Filip Ottosson

Personal information
- Full name: Karl Filip Ottosson
- Date of birth: 12 September 1996 (age 30)
- Place of birth: Helsingborg, Sweden
- Height: 1.74 m (5 ft 9 in)
- Position: Defensive midfielder

Team information
- Current team: Lillestrøm
- Number: 21

Youth career
- 0000–2013: Eskilsminne IF

Senior career*
- Years: Team / Apps / (Gls)
- 2013–2018: Eskilsminne IF / 125 / (13)
- 2019: Västerås SK / 13 / (0)
- 2020: Eskilsminne IF / 28 / (7)
- 2021–2022: Landskrona BoIS / 54 / (7)
- 2023–2025: Sandefjord / 89 / (4)
- 2026–: IFK Göteborg / 14 / (1)
- 2026–: → Lillestrøm (loan) / 2 / (0)

= Filip Ottosson =

Swedish footballer

Filip Ottosson (born 12 September 1996) is a Swedish footballer who plays as a defensive midfielder for Eliteserien club Lillestrøm, on loan from Allsvenskan club IFK Göteborg.

==Career==
===Early career===
Ottosson started his senior career in Eskilsminne IF in 2013, and was a regular player for several years before joining Västerås SK in 2019. He made his Superettan debut in May 2019, and his first start came in June.
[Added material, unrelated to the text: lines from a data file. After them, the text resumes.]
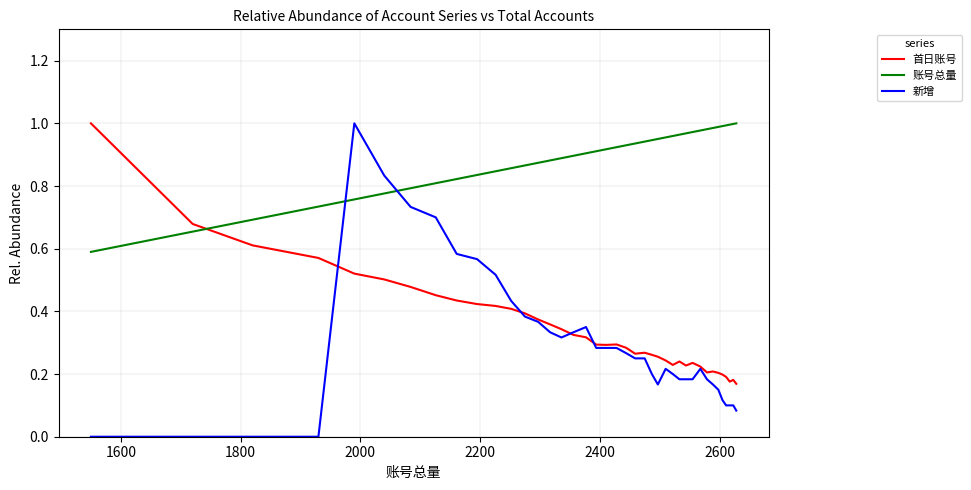

At how many categories does at least one series exceed 0?

40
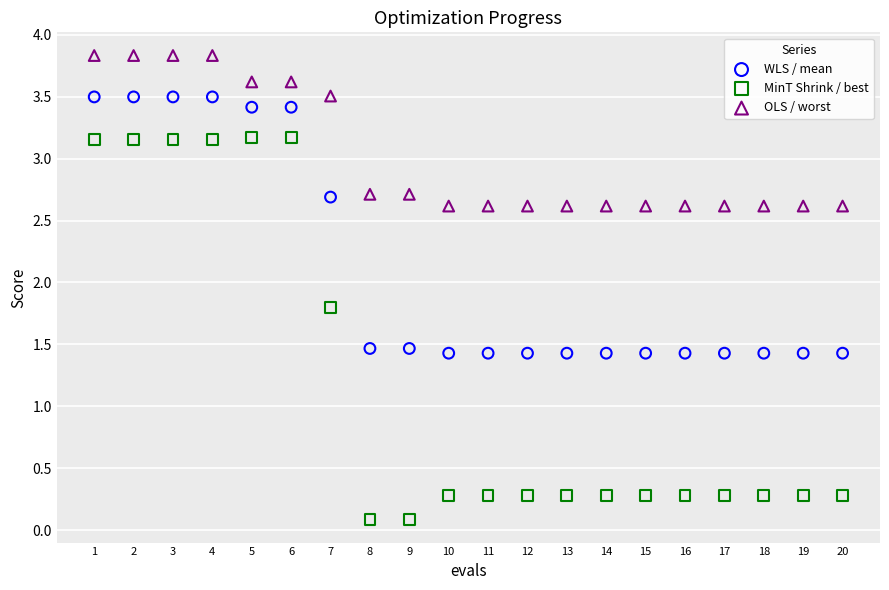

In the WLS / mean series, what Y value is closest to 2?

1.5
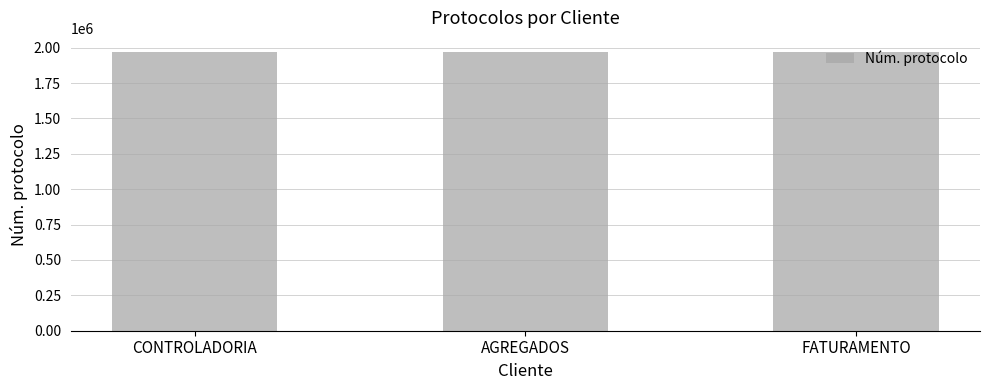

How many bars are there in total?

3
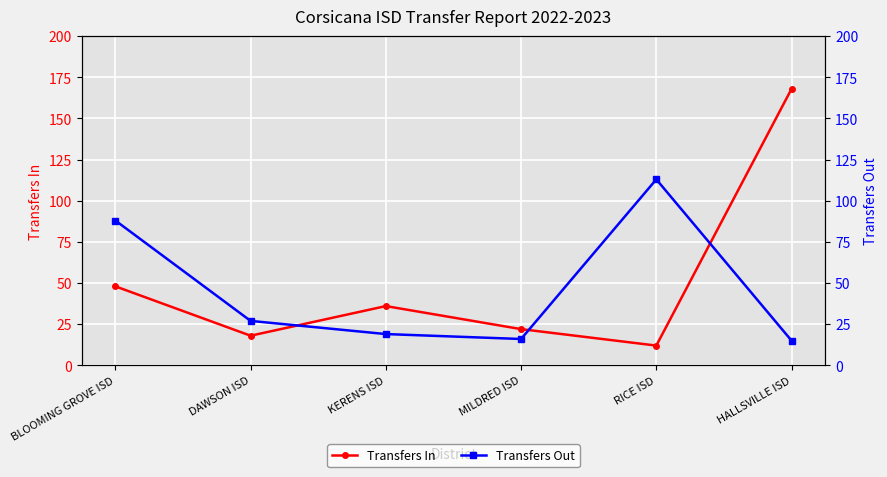

True or false: Transfers In has more than 1 interior local peaks.

False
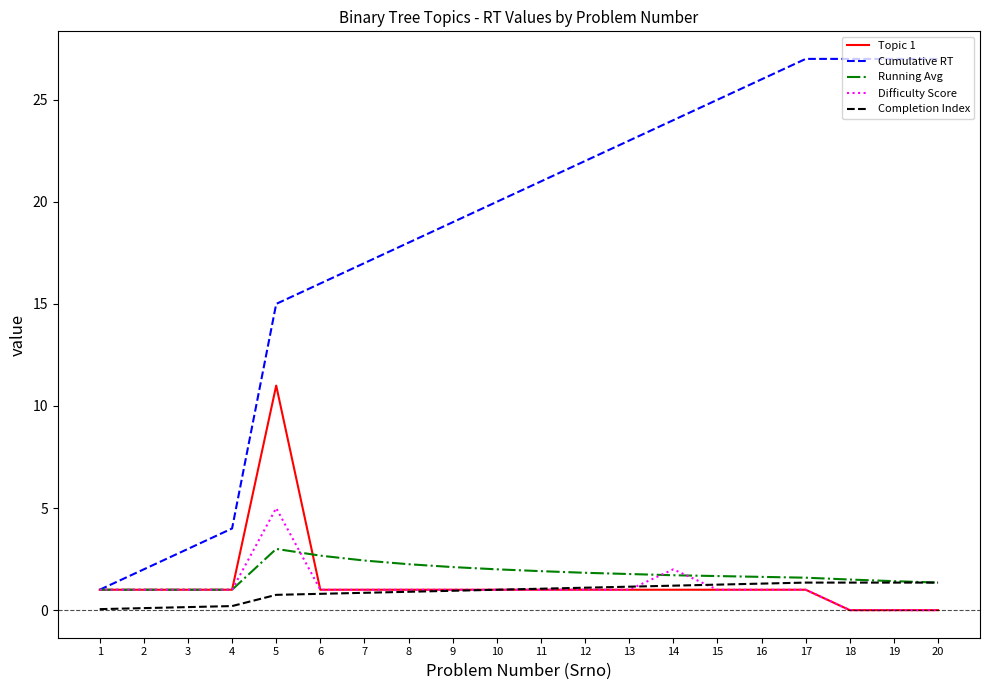

Rank the series by their maximum value, from highest to lowest.

Cumulative RT, Topic 1, Difficulty Score, Running Avg, Completion Index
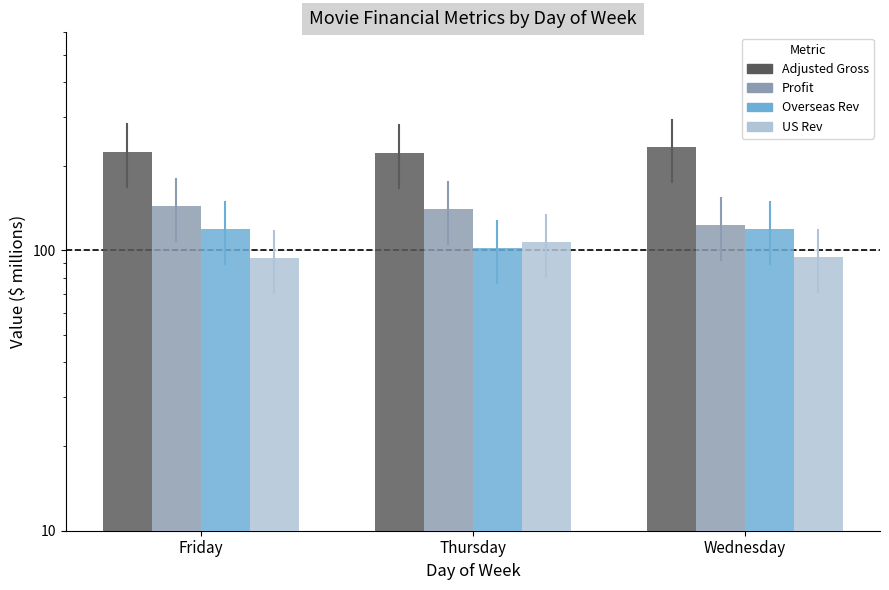

Are the bars horizontal?

No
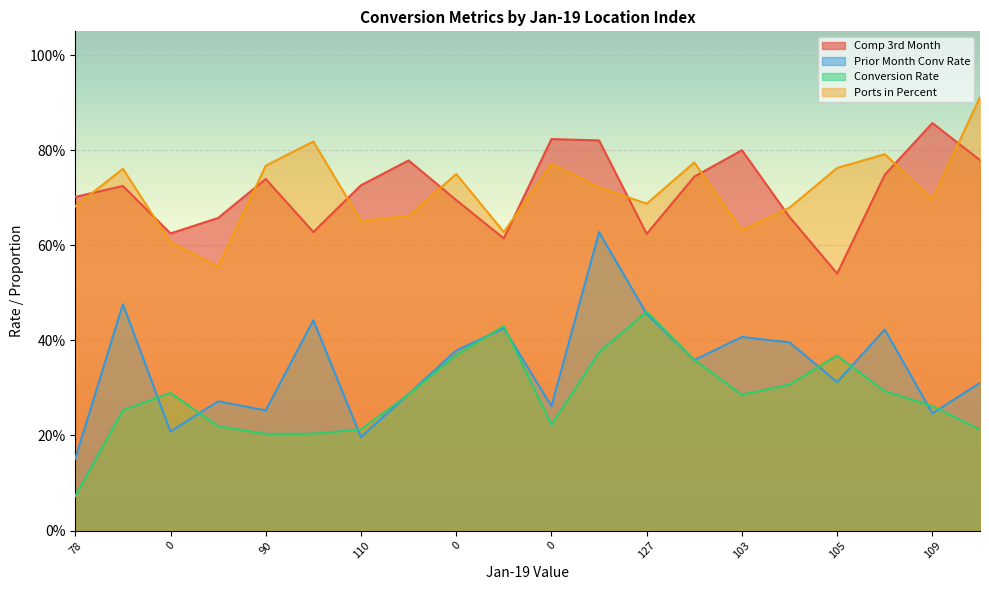

What is the total value across all series at 112?

1.7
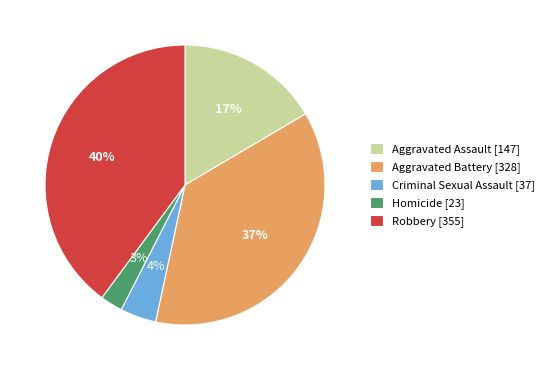

To the nearest percent, what is the difference between the Robbery and Aggravated Assault slice percentages?

23%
The stay in Västerås was ultimately not successful, but after another year in Eskilsminne he returned to the Superettan in 2021, this time with Landskrona BoIS. Here he established himself as their leader in assists.

===Sandefjord===
After two years in Landskrona, Ottosson got the chance in the highest league; not in Sweden, but in Norway's Eliteserien when he was signed by Sandefjord. Ottosson had barely heard about Sandefjord, but was aware of their manager Andreas Tegström. Ottosson instantly became a key player, playing every one of the 2700 minutes in the 2023 Eliteserien. Ahead of the 2024 season he donned the captain's armband. His role in the team was that of ball holder and passer in central midfield.

===IFK Göteborg===
On 10 September 2025, Ottosson signed a four-year contract with Allsvenskan club IFK Göteborg, effective from 1 January 2026.

==Personal life==
He is often nicknamed "Otto" in football squads.